When the legislators of our great land, in a rare display of wisdom, passed the Prohibition Act through Congress, we in the League felt that our prayers had been answered, that a corner had been turned, and that our United States would begin the slow climb out of depravity towards that state of perfection which is God’s promise to Man. But alcohol is not the only snare we must shake off if we are to ascend Jacob’s Ladder. Now that our livers are clean it behoves us to purify the body’s most delicate instrument: the eyes. And so it was with great pleasure that I accepted the Michigan Temperance League’s offer to become a contributor of film criticism to their righteous periodical. Like Virgil did for Dante I shall strive to guide you through the darkness of the celluloid deep. It is a treacherous path, yet one that may still lead to paradise. We the viewing public must remain vigilant, discerning and cultivate a strong cinematic sensibility. Let the movie moghuls serve our enlightened interests, lest we become subject to their degeneracy. The technological wonder of cinema is itself benign. It is the use that Man puts to it that shall render it either an instrument for spiritual improvement or debasement.

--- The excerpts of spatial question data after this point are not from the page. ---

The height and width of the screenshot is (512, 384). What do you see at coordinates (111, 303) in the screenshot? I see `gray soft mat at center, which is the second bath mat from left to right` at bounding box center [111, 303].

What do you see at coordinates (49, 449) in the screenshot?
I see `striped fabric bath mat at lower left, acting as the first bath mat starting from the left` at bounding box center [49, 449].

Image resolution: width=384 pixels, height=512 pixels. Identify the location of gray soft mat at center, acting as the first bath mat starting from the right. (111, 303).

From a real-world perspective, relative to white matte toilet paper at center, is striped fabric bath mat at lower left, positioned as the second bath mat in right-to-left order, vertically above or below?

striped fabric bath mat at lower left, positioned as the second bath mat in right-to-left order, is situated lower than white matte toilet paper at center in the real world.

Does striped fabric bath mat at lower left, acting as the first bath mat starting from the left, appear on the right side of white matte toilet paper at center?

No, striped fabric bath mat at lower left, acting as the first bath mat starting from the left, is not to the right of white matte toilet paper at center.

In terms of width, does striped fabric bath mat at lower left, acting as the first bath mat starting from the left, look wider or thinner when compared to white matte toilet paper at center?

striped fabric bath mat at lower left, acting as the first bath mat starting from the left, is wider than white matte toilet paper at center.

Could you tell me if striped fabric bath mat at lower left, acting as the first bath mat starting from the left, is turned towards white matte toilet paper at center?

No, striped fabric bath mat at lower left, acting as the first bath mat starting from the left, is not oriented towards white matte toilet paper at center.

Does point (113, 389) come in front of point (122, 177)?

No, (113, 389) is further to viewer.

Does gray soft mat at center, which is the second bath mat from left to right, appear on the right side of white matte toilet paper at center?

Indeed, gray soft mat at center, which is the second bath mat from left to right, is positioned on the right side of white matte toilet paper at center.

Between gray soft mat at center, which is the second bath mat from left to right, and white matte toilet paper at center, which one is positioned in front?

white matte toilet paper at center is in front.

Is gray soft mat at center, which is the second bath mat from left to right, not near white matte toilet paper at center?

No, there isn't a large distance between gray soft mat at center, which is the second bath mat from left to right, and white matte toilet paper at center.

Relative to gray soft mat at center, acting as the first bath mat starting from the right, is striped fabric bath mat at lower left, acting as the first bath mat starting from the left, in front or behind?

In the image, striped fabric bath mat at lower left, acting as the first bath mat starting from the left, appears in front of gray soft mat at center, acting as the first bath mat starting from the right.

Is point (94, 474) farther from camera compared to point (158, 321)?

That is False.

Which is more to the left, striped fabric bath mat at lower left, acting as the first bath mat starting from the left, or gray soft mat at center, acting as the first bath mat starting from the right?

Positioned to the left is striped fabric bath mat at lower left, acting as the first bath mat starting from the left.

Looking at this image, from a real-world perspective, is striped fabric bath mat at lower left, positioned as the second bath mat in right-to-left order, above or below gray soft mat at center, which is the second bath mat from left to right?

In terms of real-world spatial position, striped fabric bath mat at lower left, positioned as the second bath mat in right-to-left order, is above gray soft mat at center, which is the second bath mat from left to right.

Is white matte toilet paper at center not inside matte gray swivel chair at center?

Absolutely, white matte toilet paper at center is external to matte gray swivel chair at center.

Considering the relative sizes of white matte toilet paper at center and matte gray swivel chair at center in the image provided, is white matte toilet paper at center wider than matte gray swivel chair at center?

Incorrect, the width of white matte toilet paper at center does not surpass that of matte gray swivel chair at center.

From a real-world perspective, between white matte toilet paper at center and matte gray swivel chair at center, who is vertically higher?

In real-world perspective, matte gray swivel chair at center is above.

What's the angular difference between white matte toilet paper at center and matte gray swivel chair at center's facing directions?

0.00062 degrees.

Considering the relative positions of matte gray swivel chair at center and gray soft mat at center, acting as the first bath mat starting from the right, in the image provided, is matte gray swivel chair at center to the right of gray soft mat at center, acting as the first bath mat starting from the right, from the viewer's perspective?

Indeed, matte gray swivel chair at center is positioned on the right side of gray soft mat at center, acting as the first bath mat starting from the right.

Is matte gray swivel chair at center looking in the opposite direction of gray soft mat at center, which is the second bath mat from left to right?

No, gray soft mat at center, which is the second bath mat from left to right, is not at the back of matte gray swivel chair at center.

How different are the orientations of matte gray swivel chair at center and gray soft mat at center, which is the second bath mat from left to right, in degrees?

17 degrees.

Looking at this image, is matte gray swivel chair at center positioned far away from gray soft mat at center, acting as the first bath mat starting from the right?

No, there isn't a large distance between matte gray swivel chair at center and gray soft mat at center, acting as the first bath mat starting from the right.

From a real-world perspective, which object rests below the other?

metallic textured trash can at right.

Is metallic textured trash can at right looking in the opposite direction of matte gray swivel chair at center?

It is with this in mind that I wish to praise the makers of The Tides of Man for what was, up to this point in my fledgling career as a cineaste, the most moving experience I have yet had outside of a chapel. The photoplay tends towards the rhetorical - few amongst us scribblers can refuse the urge to wax prolix – yet the photography is supremely innovative and without being ostentatious creates a rich garden for the mind to stroll about in, a mis en scene bursting with little miracles. Not least is the use of colour tinting to highlight certain details: the red of a rose bud; the blue of the street urchin Clementine’s eyes, so bright they threaten to pierce your heart; the exotic flags flapping on the bonnet of the European ambassador’s opulent motor vehicle seeming to glitter like strange eyes in the face of some fabulous beast.
What I like most about these effects is that they serve the intentions of the story, unlike so many trick films released recently that simply seek to stimulate for their own sake. I hold this movie up as a standard for all film makers to follow. Let not your technical skill outstrip your moral purpose, lest you and your audience become slaves to sensation, drooling like slack jawed yahoos in the monkey house you make of what was once the temple of cinema.